Here, we provide a practical example of how we employed AI technology to identify novel chaperones, including one that helped double the production titer of a hard-to-produce protein. Interestingly, this protein sequence wasn’t characterized as a chaperone in the public databases, and had less than 24% sequence homology to any of the canonical chaperones. The Denovium™ AI engine described here aims to predict functionality of any protein sequence (instead of just structure) and this example describes a powerful application of such a technology.
Tasked with this effort was Absci’s Denovium™ Engine, an artificial intelligence platform focused on biological sequence and functional data, including DNA and proteins. In fact the name Denovium came from the vision of designing proteins completely from scratch, ie. De novo using artificial intelligence.

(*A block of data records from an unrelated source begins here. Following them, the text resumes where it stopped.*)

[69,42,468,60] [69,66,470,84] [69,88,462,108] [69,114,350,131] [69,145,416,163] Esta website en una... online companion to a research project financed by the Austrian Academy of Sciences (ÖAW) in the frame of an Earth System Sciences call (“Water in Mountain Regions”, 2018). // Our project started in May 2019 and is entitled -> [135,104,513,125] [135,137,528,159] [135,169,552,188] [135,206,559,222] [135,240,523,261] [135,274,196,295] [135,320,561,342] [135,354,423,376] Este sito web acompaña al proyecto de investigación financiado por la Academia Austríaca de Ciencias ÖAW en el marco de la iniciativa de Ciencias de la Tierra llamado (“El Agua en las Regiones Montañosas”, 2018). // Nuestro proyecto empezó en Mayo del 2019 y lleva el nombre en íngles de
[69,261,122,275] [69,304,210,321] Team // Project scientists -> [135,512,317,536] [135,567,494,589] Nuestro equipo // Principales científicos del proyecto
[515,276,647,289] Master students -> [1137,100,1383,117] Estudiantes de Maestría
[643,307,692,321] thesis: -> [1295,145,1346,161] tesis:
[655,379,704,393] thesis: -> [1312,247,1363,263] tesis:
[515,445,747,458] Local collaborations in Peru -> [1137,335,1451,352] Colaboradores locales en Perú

Most relevant to this case study was our deep learning model of protein function, which is the most comprehensive model for determining a protein’s function directly from its sequence. It was trained on a massive curated dataset of more than 100M proteins, each of which was annotated with up to 30 distinct functional tasks, and more than 700 thousand functional labels. This includes functional ontologies, sequence homology, structural information, enzymatic activity, taxonomy, transmembrane regions, signal peptides, subcellular location and much more. It allows for real-time annotation of protein sequences, including those with unknown function and even those with no known sequence homologs.
Thanks to the speed of deep learning inference, we were able to use this model to reannotate the entirety of the Uniprot protein database over the course of a weekend on consumer-grade hardware, essentially distilling and enhancing decades of academic research.

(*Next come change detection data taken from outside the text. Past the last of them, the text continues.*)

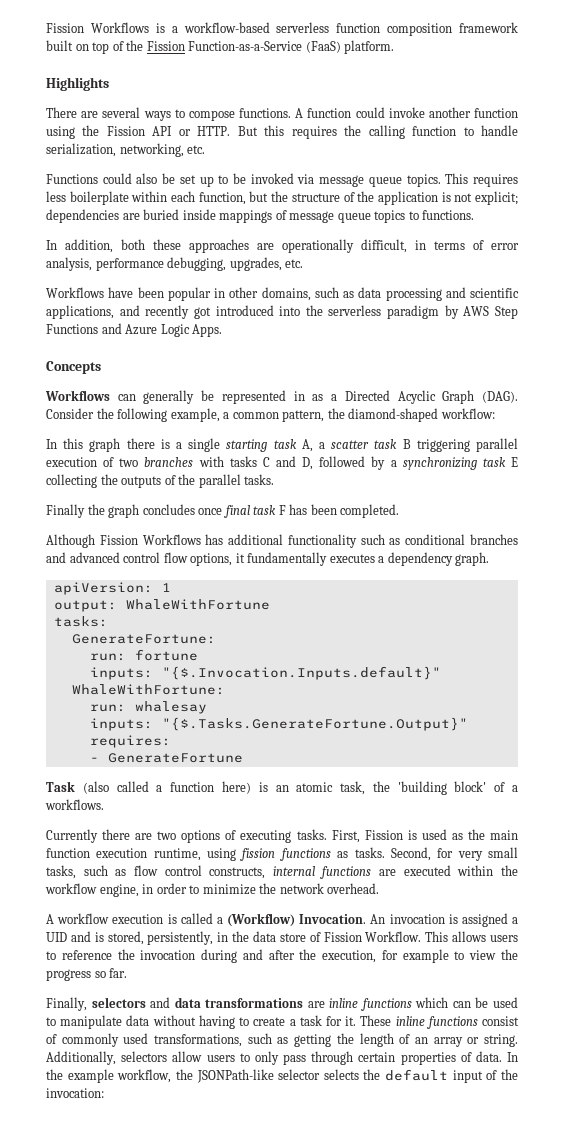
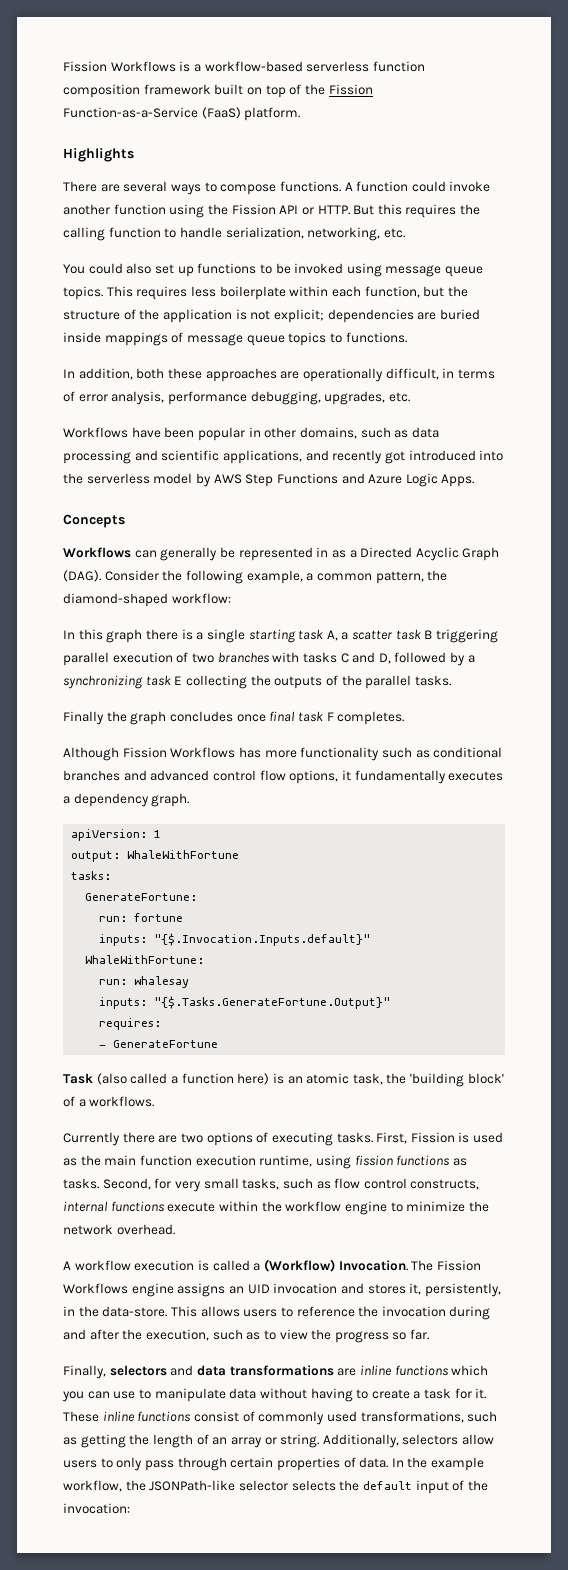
[46,174,98,184] Functions -> [63,264,85,274] You
[162,173,176,184] be -> (152, 268) none
(214, 181) none -> [197,263,257,274] functions
[297,174,315,184] via -> [346,263,382,277] using
[387,305,440,319] paradigm -> [153,473,193,484] model
[289,504,400,518] has been completed. -> [337,711,405,725] completes.
[228,534,284,545] additional -> [264,750,297,758] more
[379,865,451,876] are executed -> [167,1202,216,1212] execute
[99,883,187,897] engine, in order -> [344,1201,387,1215] engine
[370,913,518,927] [46,931,422,945] An invocation is assigned a UID and is stored, persistently, in the data store of Fission Workflow. -> [411,1260,481,1271] [63,1283,501,1297] [63,1306,168,1317] The Fission Workflows engine assigns an UID invocation and stores it, persistently, in the data-store.
[381,949,449,963] for example -> [212,1329,261,1340] such as
[452,997,518,1008] can be used -> [62,1391,136,1402] you can use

A key feature of our AI protein model is the transformation of protein sequence data into a high-dimensional functional representation, or embedding. You can think of an embedding as a numeric vector, which represents a summary of a protein’s collective function. These embeddings serve as a mathematically powerful tool for replacing much of traditional bioinformatics approaches, while also greatly increasing the power to generalize to novel proteins.
An important example of this is the ability to search for novel functional homologs. This is done by first organizing the entire protein universe into the functional embedding space. The picture on the top right shows a 3D representation of this for half a million distinct proteins. Once indexed, proteins of interest can be used as search queries to find novel functional homologs by searching for neighbors in the functional space. This is similar to how other state-of-the-art search engines operate.

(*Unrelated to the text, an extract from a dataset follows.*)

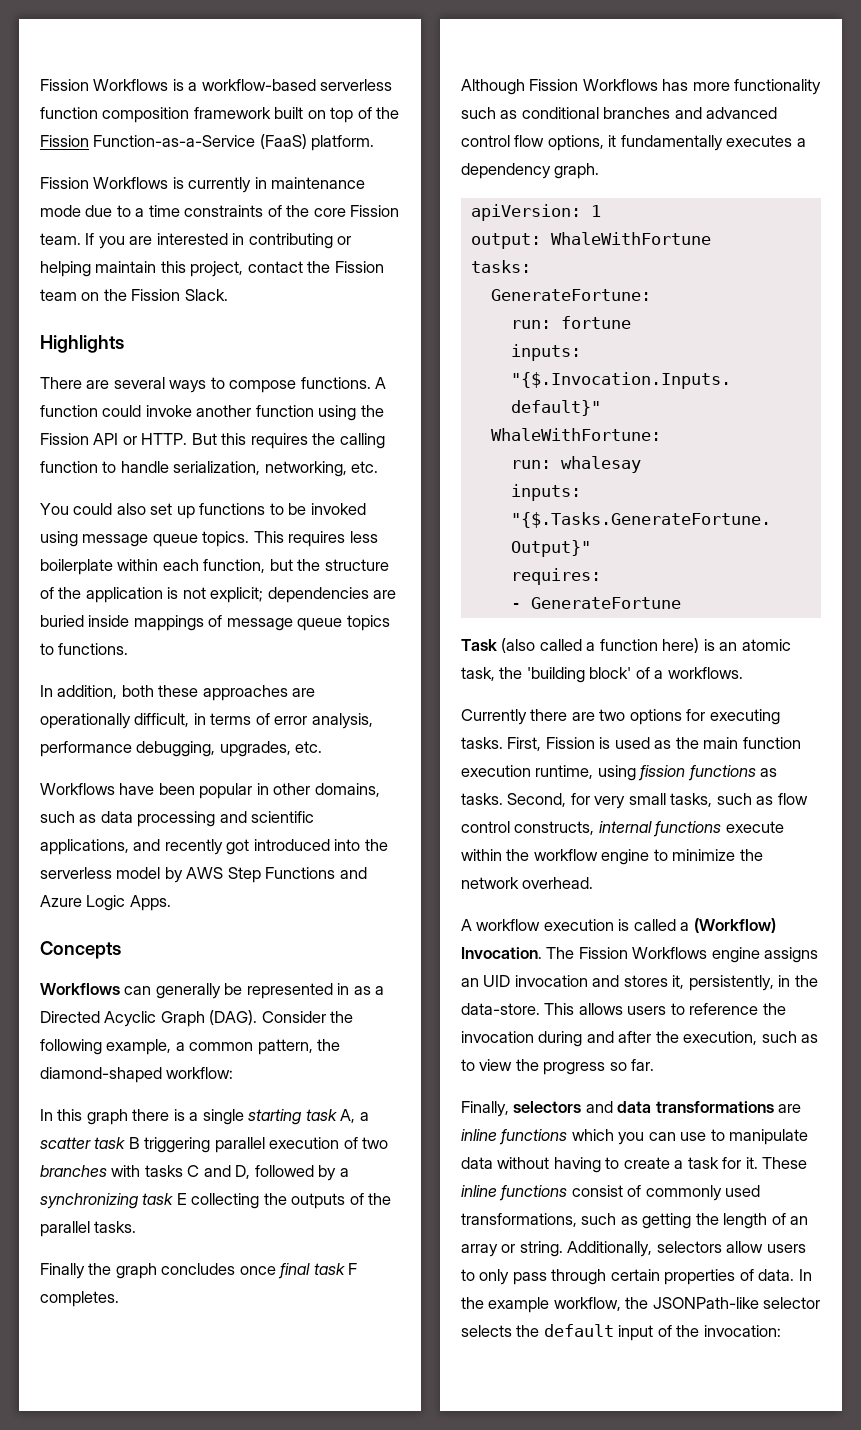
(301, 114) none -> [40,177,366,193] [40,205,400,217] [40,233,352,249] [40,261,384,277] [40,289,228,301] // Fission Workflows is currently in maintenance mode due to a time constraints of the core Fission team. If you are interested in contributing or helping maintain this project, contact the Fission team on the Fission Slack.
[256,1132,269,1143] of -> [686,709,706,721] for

Our AI-based search technology was used for the purpose of characterizing the chaperone universe to identify useful proteins to coexpress in the SoluPro™ cell line and achieve higher titers and quality. We did this by using a comprehensive list of known chaperones as in the functional homolog search.
The resulting candidates were too many to synthesize and test individually, so the model was tasked with organizing the candidate proteins into 1000 distinct functional groups. The most representative protein from each group was then synthesized for laboratory validation. We knew this approach of organizing hits functionally would better cover the test space and have a much higher chance of success than traditional top-N ranking approaches.
We used our proprietary ACE assay to screen chaperone candidates for the production of a very difficult to express fAb. We soon found an exciting hit we named XYZ. It was a putative alkyl hydroperoxide reductase C. originally discovered in a root bacterium and was not previously considered a chaperone using traditional screening approaches. When coexpressed with our protein-of-interest, it was found to nearly double the titer and improve the quality of the product, meeting a key milestone for our partner.
This use case serves as an exciting practical demonstration towards our vision of deploying AI for proteins and strain engineering.